Photograph of Colin Palmer wearing service medals

Colin was born in Leeds in 1921 and worked as an insurance clerk after leaving school at 16.

In 1941 at age 20, he was conscripted into the Army and served as a motorcycle messenger attached to a West Yorkshire tank regiment. After taking part in the D-Day landings in Normandy in June 1944, his unit was hit by shell fire, and he returned to England for burn treatment, returning to his unit shortly after.

In April 1945, as his unit was advancing towards Hamburg, he became lost after fixing a puncture on his motorcycle, and inadvertently found himself at the gates of the Bergen-Belsen concentration camp as night was falling. He was told by military police he could not stay in the barracks for the night due to the typhus present, but was eventually allowed to stay in the S.S. barracks for the night after hearing shots being fired by liberated prisoners that had obtained weapons.

After rejoining his unit the next day, he was sent back to Belsen to help with the relief operations, evacuating many hundreds of selected survivors to hospitals in the surrounding area for treatment. He also helped arrange transport of survivors from the Displaced Persons camp to their home countries after the end of World War II.

Colin didn’t talk about his experiences for 50 years, largely due to the trauma of what he witnessed during the war. In 2019, he finally accepted his medals he had initially refused – including the Legion D’honneur, the highest French military and civil award – in order to raise awareness of post-traumatic stress disorder.

An interview with Colin from BBC Midlands

With thanks to Colin and Jane Palmer for their help in sharing their father’s story.

Lord Saye and Sele

Photograph of Lord Saye and Sele

Nathaniel Fiennes, Lord Saye and Sele, was born on 22nd September 1920.

At age 19, he was called up to the Warwickshire Regiment, and subsequently received an emergency commission to the Rifle Brigade (Prince Consort’s Own), where he eventually became an adjutant.

After landing at Normandy six days after D-Day, his brigade captured Caen and Amiens in France, eventually fighting their way to Belsen, where he assisted with the liberation of survivors.

You can hear more of Nat’s story, including his first meeting with survivor Mala Tribich MBE, here.

Rev. E. Oliver Sutton

rev e oliver sutton

Oliver was born in 1902 in Hankow, China, where his father, Rev. H. B. Sutton, was serving as a Methodist Minister. He entered the ministry in 1925 and was ordained in 1929 at the Plymouth Wesleyan Conference.

From 1940-1945, he served as the Chaplain to HM Armed Forces. He had the distinction of serving with the 11th Armoured Division under Field Marshal Montgomery, where he arrived at Normandy eight days after the D-Day landings and was among the first Allied troops to reach Bergen-Belsen. One of his main tasks was assisting with burying the bodies and helping mark the graves of those who perished.

A thank you letter to Oliver from Field Marshal Montgomery for his service in helping liberate Bergen-Belsen

A thank you letter to Oliver from Field Marshal Montgomery for his service in helping liberate Bergen-Belsen.

In an editorial letter in the Methodist Recorder in May 1945, he wrote: “… Let there be no doubt about it, these camps are not atrocity stories but abominable facts.
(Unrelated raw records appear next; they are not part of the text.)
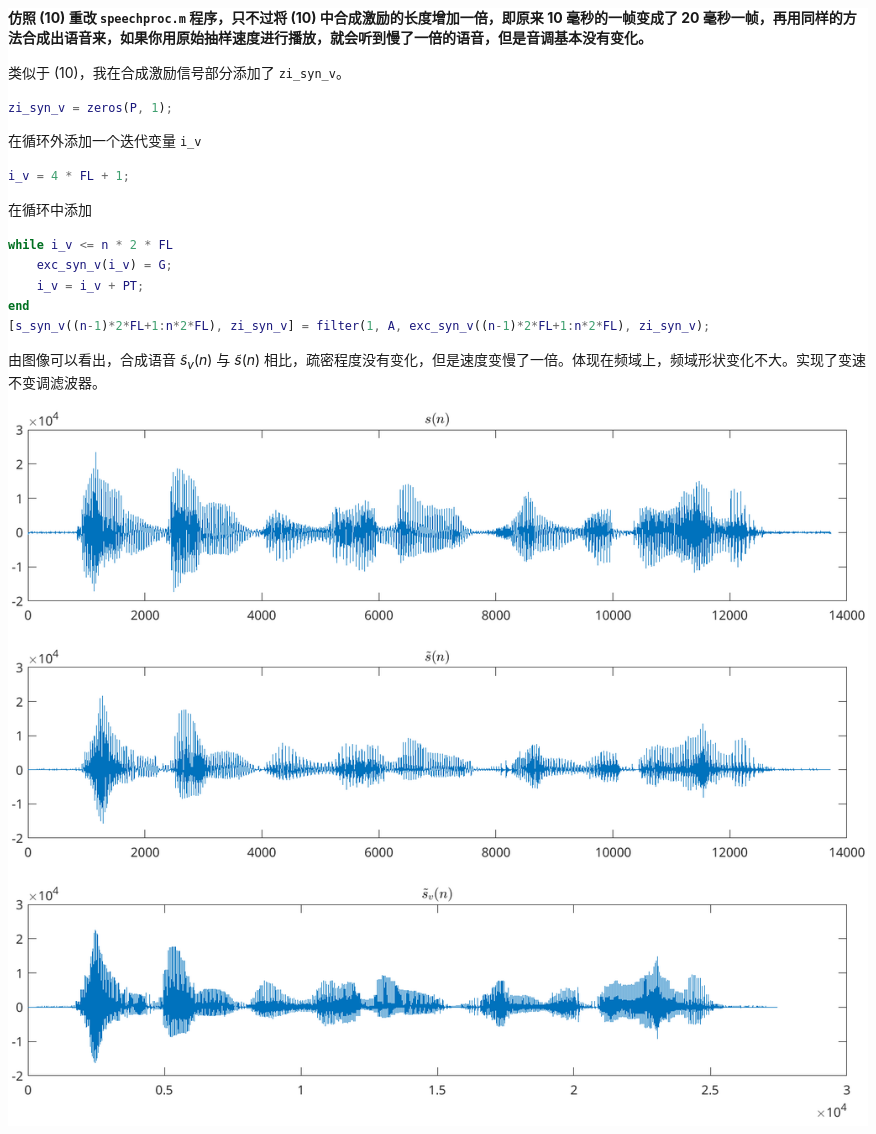 **仿照 (10) 重改 `speechproc.m` 程序，只不过将 (10) 中合成激励的长度增加一倍，即原来 10 毫秒的一帧变成了 20 毫秒一帧，再用同样的方法合成出语音来，如果你用原始抽样速度进行播放，就会听到慢了一倍的语音，但是音调基本没有变化。**

类似于 (10)，我在合成激励信号部分添加了 `zi_syn_v`。

```matlab
zi_syn_v = zeros(P, 1);
```

在循环外添加一个迭代变量 `i_v`

```matlab
i_v = 4 * FL + 1;
```

在循环中添加

```matlab
while i_v <= n * 2 * FL
    exc_syn_v(i_v) = G;
    i_v = i_v + PT;
end
[s_syn_v((n-1)*2*FL+1:n*2*FL), zi_syn_v] = filter(1, A, exc_syn_v((n-1)*2*FL+1:n*2*FL), zi_syn_v);
```

由图像可以看出，合成语音 $\tilde{s}_v(n)$ 与 $\tilde{s}(n)$ 相比，疏密程度没有变化，但是速度变慢了一倍。体现在频域上，频域形状变化不大。实现了变速不变调滤波器。

![](src/hw11.png)
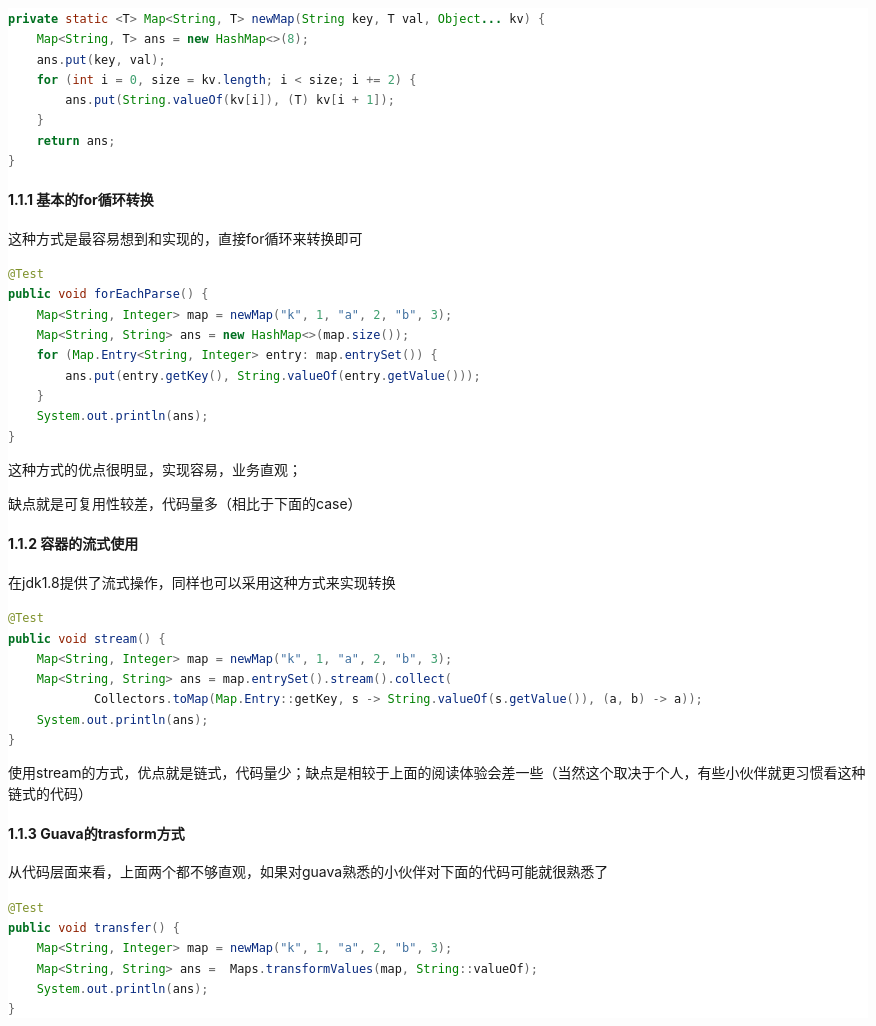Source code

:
 ```java
private static <T> Map<String, T> newMap(String key, T val, Object... kv) {
    Map<String, T> ans = new HashMap<>(8);
    ans.put(key, val);
    for (int i = 0, size = kv.length; i < size; i += 2) {
        ans.put(String.valueOf(kv[i]), (T) kv[i + 1]);
    }
    return ans;
}
```

#### 1.1.1 基本的for循环转换

这种方式是最容易想到和实现的，直接for循环来转换即可

```java
@Test
public void forEachParse() {
    Map<String, Integer> map = newMap("k", 1, "a", 2, "b", 3);
    Map<String, String> ans = new HashMap<>(map.size());
    for (Map.Entry<String, Integer> entry: map.entrySet()) {
        ans.put(entry.getKey(), String.valueOf(entry.getValue()));
    }
    System.out.println(ans);
}
```

这种方式的优点很明显，实现容易，业务直观；

缺点就是可复用性较差，代码量多（相比于下面的case）

#### 1.1.2 容器的流式使用

在jdk1.8提供了流式操作，同样也可以采用这种方式来实现转换

```java
@Test
public void stream() {
    Map<String, Integer> map = newMap("k", 1, "a", 2, "b", 3);
    Map<String, String> ans = map.entrySet().stream().collect(
            Collectors.toMap(Map.Entry::getKey, s -> String.valueOf(s.getValue()), (a, b) -> a));
    System.out.println(ans);
}
```

使用stream的方式，优点就是链式，代码量少；缺点是相较于上面的阅读体验会差一些（当然这个取决于个人，有些小伙伴就更习惯看这种链式的代码）

#### 1.1.3 Guava的trasform方式

从代码层面来看，上面两个都不够直观，如果对guava熟悉的小伙伴对下面的代码可能就很熟悉了

```java
@Test
public void transfer() {
    Map<String, Integer> map = newMap("k", 1, "a", 2, "b", 3);
    Map<String, String> ans =  Maps.transformValues(map, String::valueOf);
    System.out.println(ans);
}
```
Dead and dying, fear and terror, evil and cruelty form a terrible and almost unbearable scene… these camps must not be left out of our thinking when dealing with the complexities of the German question. They are facts.”

Having never publicly shared his experiences past anecdotal stories to his family, after his death in 1976 his family was recently able to uncover the role he played in helping to liberate Belsen.

With thanks to Anne Buckland for helping to share her grandfather’s story.